The new universal social charge (USC) will apply to much lower levels of income, a paltry €4,000, which will impact heavily on the lower paid. With such a low level, almost every income earning in the country will be contributing to the Exchequer. Previously the health levy was applicable to incomes over €26,000. From January the USC will be 2 per cent on income over €4,000 and up to €10,036, four per cent on income between €10,037 and €16,016 and seven per cent on income over €16,016. PRSI is to remain a separate charge for the moment but there are plans to eventually merge it with the USC. There are charges to the PRSI system as well and from now on people earning in excess of €75,036 will have to pay PRSI on this income, which will affect higher earners.
Self-employed people were also hit, with the PRSI rate for them increasing from three per cent to four per cent.
Employee contributions to pension schemes will now be subject to employee PRSI and the USC, which will cost those paying into a pension significantly more.
DIRT tax on standard savings accounts will increase from 25 per cent to 27 per cent, affecting people's savings.
First time buyers were hit hard too, with the surprise introduction of a flat rate of 1 per cent on all house purchases up to €1 million, and two per cent on homes in excess of €1 million.
Previously, stamp duty rates of up to 9 per cent applied to home purchases, but firsttime buyers had been exempt. It is hoped that the massive cut in stamp duty will attract investors and help shift the glut of unsold houses languishing in ghost estates around the country.
Excise duty on cigarettes and drink remains unchanged but duty on petrol and diesel was increased by 4 cent and 2 cent respectively.
However, it was good news for car dealers with the news that the car scrappage scheme was extended by a further six months to June 30, 2011.

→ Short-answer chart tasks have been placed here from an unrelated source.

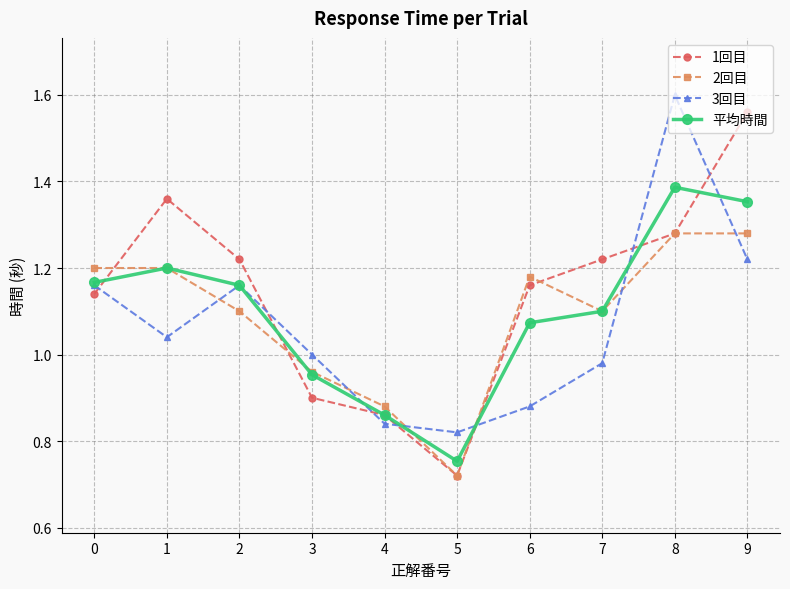

After their last crossing, which series has the higher values: 1回目 or 2回目?

1回目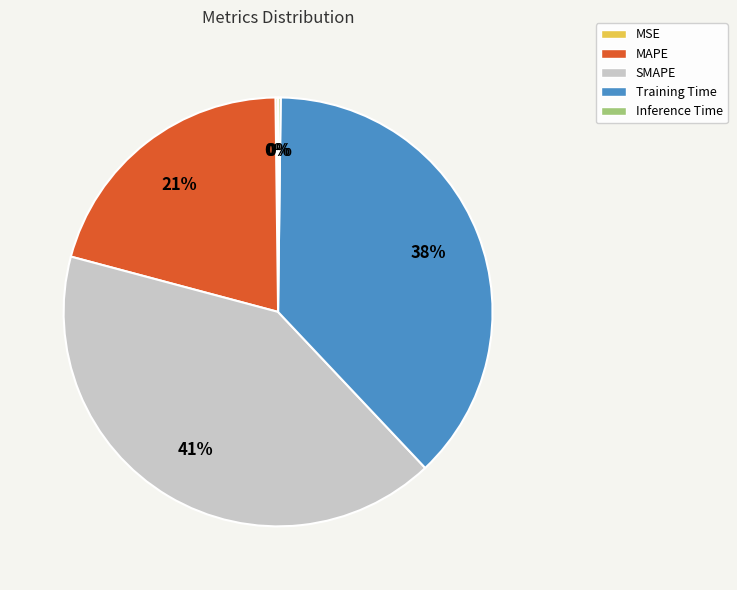

To the nearest percent, what percentage of the pie is Training Time?

38%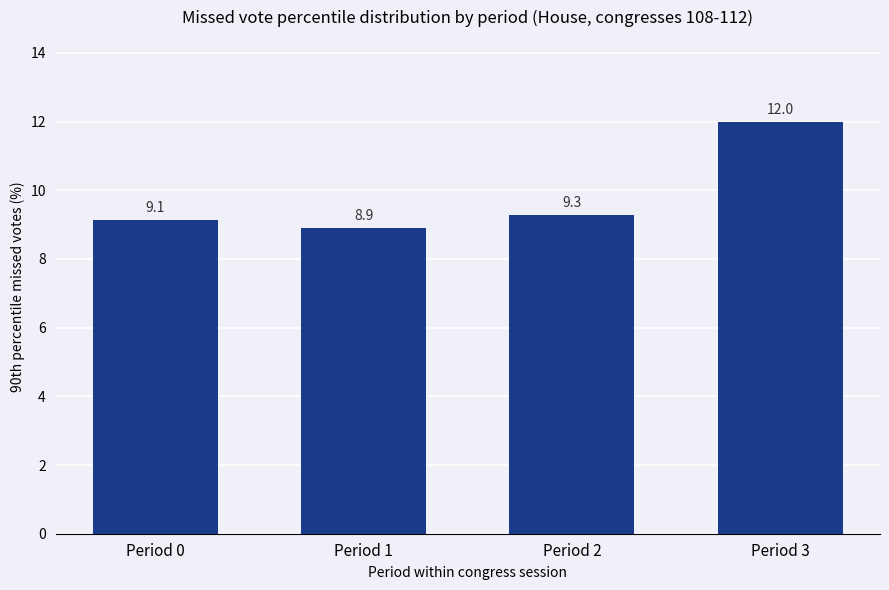

What is the value of the 1st bar from the left?

9.1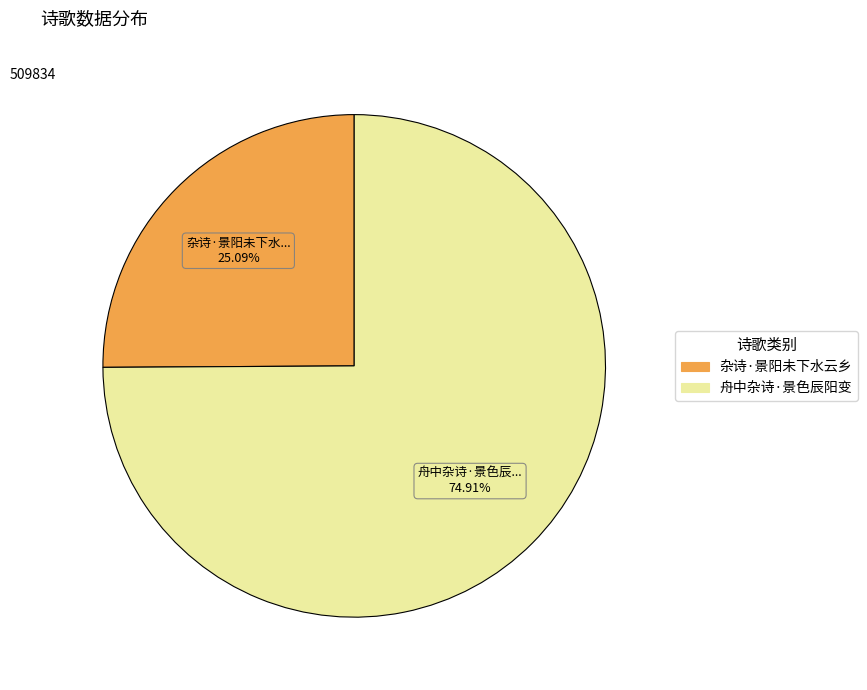

Which slice represents more than half of the pie?

舟中杂诗·景色辰阳变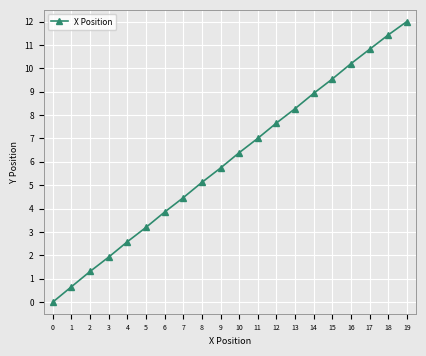

List the labels in order of value, smallest first.

0, 1, 2, 3, 4, 5, 6, 7, 8, 9, 10, 11, 12, 13, 14, 15, 16, 17, 18, 19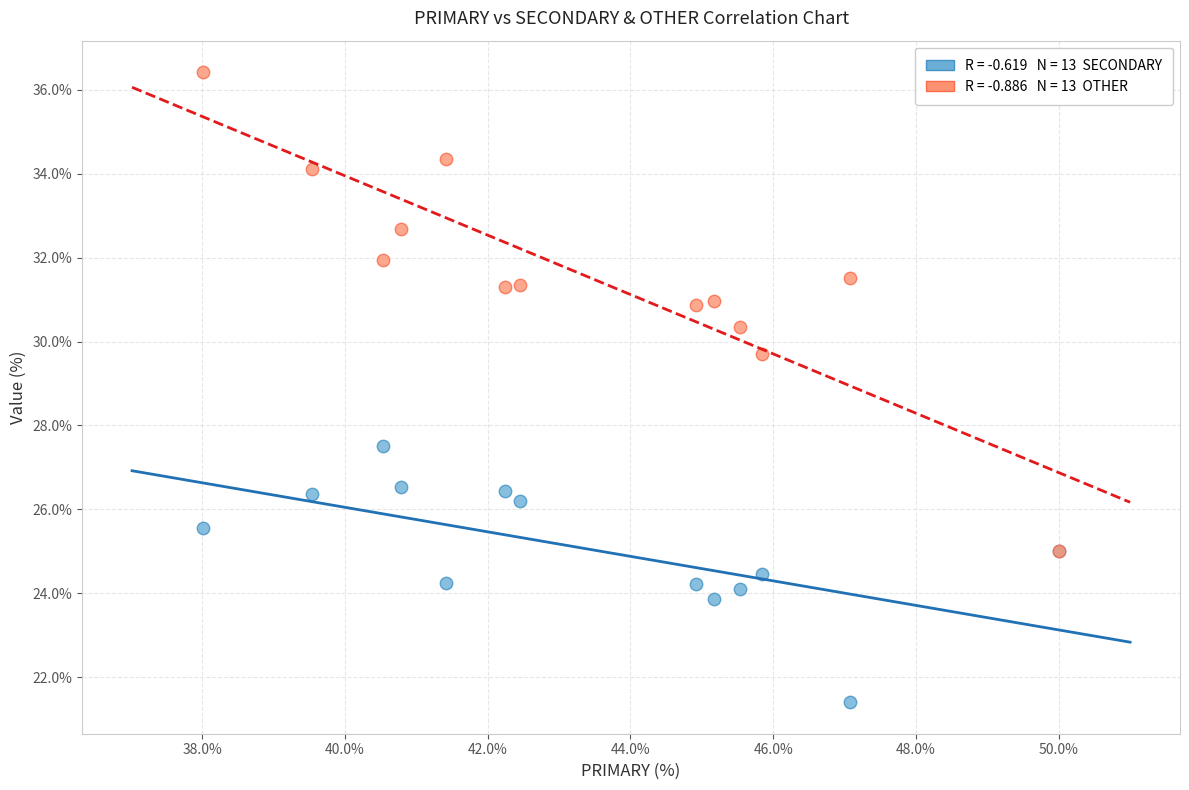

Across all series, what Y value is closest to 28?

27.5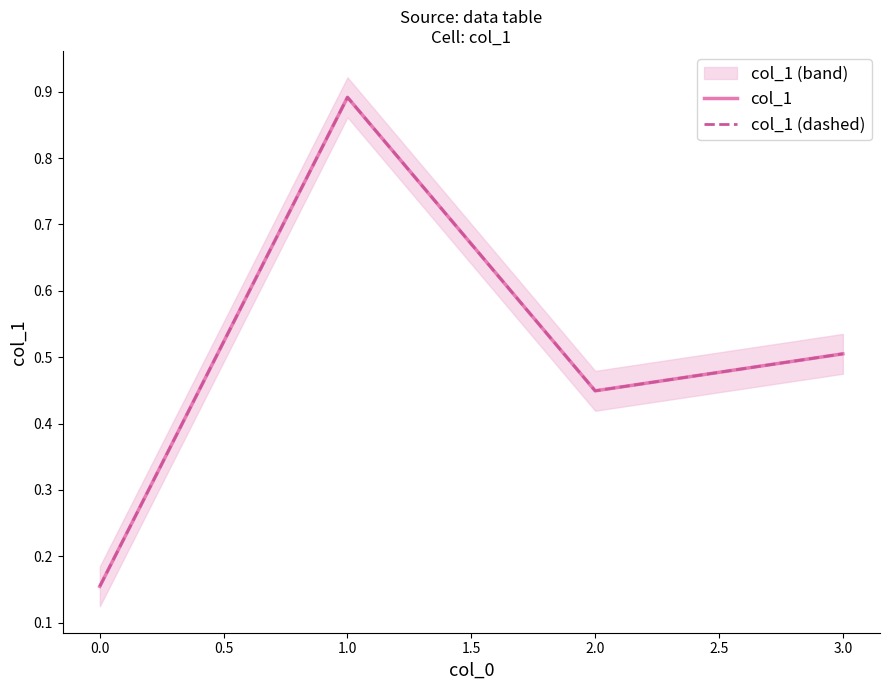

Rank the series at 3.0 from lowest to highest value.

col_1, col_1 (dashed)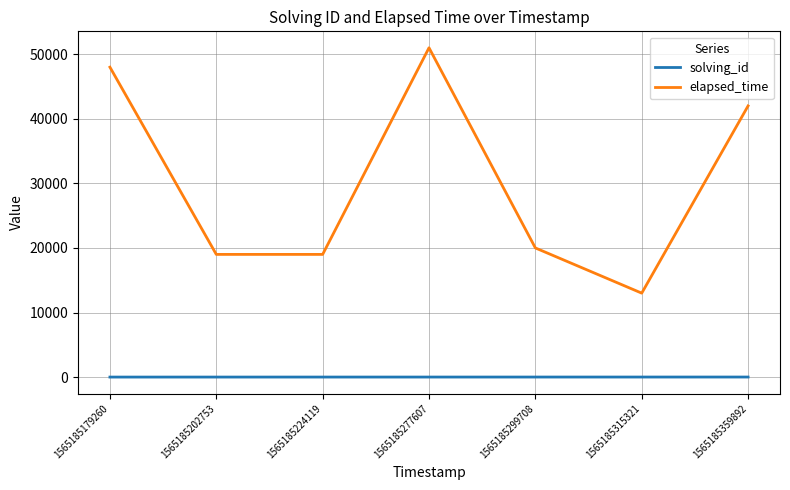

Is this an area chart (filled region under the line)?

No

Education didn't escape either, with the increased registration fee of €2,000 and a 4 per cent cut to higher education grants. A €200 fee will be introduced for those on a Post Leaving Cert course. Primary school children will be charged €50 a year if they use school transport, while second-level students will have to pay €350 a year.
Children with special needs and children whose families have medical cards will be exempt from these charges.
It was bad news, though, for children with special needs, as from next September a minimum of 10 eligible children will be needed to establish or retain additional services. Currently seven eligible children secure extra resources.
Private health insurance is likely to increase as the cost of a private bed in a public hospital goes up 21 per cent.
The controversial air travel tax was cut by €7 to €3 and the change will take effect in March, and bets placed online will now be hit with a 1 per cent betting tax from next year.